Le Canada vient d’escalader : les droits sur l’acier ont été doublés à 50 %, et 700 produits font désormais l’objet de droits échelonnés (15 %/25 %/50 %) à partir du 8 septembre. Ce n’est plus une posture de négociation — c’est une mathématique de représailles.

Ce qui compte pour les marchés : l’acier et l’aluminium canadiens sont profondément ancrés dans les chaînes d’approvisionnement américaines de l’automobile et de la construction. Un tarif de 50 % ne fait pas que renchérir les coûts d’entrée — il oblige à réécrire les achats en cours de cycle. Résultat : compression des marges pour toute entreprise exposée au Canada dans sa nomenclature (BOM), et cela intervient au pire moment (demande qui ralentit, crédit qui se resserre).

La liste de 700 produits en dit long. Ce n’est pas symbolique — c’est chirurgical. Attendez-vous à des produits de grande consommation, des intrants industriels et des produits agricoles. Si vous êtes positionné sur des valeurs liées au Canada avec une logistique transfrontalière significative (par exemple des industriels intégrés, des transformateurs agroalimentaires, des matériaux spécialisés), vous avez maintenant une nouvelle variable dans le modèle.
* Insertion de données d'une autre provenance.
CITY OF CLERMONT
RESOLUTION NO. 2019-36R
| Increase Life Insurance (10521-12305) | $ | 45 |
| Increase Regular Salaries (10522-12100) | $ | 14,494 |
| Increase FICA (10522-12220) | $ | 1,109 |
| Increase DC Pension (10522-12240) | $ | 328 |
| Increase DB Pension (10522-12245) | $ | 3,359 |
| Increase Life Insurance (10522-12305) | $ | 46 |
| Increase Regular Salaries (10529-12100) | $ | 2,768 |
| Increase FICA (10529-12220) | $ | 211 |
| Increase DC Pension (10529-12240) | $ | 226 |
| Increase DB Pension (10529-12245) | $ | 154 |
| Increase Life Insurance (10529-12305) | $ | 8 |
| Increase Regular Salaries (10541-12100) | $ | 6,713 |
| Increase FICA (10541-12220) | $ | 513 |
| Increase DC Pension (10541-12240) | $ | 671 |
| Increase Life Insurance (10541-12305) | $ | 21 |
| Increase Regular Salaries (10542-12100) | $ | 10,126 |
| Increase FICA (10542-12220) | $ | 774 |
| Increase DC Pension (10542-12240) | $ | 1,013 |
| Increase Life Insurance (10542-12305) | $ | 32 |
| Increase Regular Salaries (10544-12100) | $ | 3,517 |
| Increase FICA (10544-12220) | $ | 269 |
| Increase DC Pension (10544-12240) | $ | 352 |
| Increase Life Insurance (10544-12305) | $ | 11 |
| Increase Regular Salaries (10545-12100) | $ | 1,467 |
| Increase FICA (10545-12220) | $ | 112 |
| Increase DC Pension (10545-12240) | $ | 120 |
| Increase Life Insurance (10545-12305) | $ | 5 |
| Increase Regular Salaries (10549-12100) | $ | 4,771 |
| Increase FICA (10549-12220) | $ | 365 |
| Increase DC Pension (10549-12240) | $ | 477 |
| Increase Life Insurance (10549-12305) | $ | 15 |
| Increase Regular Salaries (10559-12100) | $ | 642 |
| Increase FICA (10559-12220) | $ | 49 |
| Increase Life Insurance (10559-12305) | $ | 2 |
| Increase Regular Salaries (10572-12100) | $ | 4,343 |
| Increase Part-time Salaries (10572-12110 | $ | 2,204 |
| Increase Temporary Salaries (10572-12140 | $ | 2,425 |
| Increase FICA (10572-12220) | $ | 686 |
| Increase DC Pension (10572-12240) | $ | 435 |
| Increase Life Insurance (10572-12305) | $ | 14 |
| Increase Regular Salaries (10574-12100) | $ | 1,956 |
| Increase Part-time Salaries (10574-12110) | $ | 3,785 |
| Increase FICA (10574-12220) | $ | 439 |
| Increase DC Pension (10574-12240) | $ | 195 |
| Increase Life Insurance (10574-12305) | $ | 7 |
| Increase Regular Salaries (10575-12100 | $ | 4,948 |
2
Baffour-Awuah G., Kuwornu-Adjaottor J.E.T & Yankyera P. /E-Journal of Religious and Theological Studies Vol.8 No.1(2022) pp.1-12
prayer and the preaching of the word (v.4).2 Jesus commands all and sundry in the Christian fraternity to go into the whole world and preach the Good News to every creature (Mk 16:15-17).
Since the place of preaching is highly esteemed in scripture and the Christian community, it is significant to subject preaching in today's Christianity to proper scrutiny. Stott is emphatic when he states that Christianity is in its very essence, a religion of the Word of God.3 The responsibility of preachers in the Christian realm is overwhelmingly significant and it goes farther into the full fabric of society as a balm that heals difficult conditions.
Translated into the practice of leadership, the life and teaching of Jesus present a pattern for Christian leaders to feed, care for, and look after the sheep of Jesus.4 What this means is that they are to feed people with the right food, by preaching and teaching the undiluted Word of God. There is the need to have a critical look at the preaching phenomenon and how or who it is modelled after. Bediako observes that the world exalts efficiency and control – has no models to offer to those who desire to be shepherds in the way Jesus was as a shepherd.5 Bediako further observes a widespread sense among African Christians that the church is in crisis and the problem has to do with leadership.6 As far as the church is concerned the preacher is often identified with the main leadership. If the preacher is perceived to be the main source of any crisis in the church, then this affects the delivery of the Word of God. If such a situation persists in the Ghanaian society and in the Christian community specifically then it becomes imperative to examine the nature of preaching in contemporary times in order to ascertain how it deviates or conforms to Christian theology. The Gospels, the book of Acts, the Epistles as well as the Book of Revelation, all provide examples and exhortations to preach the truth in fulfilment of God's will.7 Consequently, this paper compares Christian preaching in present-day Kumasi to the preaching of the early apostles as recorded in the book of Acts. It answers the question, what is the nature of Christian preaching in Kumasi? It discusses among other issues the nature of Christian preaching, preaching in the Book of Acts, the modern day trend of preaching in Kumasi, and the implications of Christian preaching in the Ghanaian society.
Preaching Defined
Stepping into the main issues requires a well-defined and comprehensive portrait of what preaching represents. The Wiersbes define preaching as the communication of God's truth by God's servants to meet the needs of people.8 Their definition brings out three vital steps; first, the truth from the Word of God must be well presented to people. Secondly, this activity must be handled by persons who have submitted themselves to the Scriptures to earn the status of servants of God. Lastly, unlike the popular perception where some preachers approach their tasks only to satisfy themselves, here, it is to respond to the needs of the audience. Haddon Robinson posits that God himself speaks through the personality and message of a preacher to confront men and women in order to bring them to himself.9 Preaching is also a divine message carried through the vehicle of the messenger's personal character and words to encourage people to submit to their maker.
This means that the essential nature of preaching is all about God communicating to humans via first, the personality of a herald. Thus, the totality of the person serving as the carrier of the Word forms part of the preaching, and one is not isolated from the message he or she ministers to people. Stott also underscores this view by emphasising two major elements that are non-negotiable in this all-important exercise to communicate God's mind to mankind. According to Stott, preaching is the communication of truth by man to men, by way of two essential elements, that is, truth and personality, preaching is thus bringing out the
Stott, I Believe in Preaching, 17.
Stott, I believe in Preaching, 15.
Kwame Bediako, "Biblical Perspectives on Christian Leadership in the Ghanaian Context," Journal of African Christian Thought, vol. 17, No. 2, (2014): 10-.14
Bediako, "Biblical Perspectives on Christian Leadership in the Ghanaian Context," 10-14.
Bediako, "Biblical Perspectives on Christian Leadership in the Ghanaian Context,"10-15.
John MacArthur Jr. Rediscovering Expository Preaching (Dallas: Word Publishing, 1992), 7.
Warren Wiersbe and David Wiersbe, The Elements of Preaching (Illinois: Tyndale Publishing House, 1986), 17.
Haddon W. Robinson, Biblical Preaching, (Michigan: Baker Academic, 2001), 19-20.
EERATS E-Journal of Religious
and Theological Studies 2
Lecture plus large : les guerres tarifaires ne restent pas bilatérales. Une fois que le Canada bouge, l’Europe observe. Puis l’Asie se recalibre. La boucle de rétroaction démarre : des coûts d’entrée plus élevés alimentent des chiffres d’inflation, ce qui maintient les taux plus hauts plus longtemps, resserre les conditions financières, et freine la croissance. Les actifs risqués sont alors revalorisés en conséquence.

Ce n’est pas du bruit. C’est un changement structurel des hypothèses sur les flux commerciaux. Si vous modélisez les résultats du S2 pour tout ce qui touche à la fabrication ou à la logistique en Amérique du Nord, vous venez d’ajouter une nouvelle note de bas de page pour faire un test de résistance.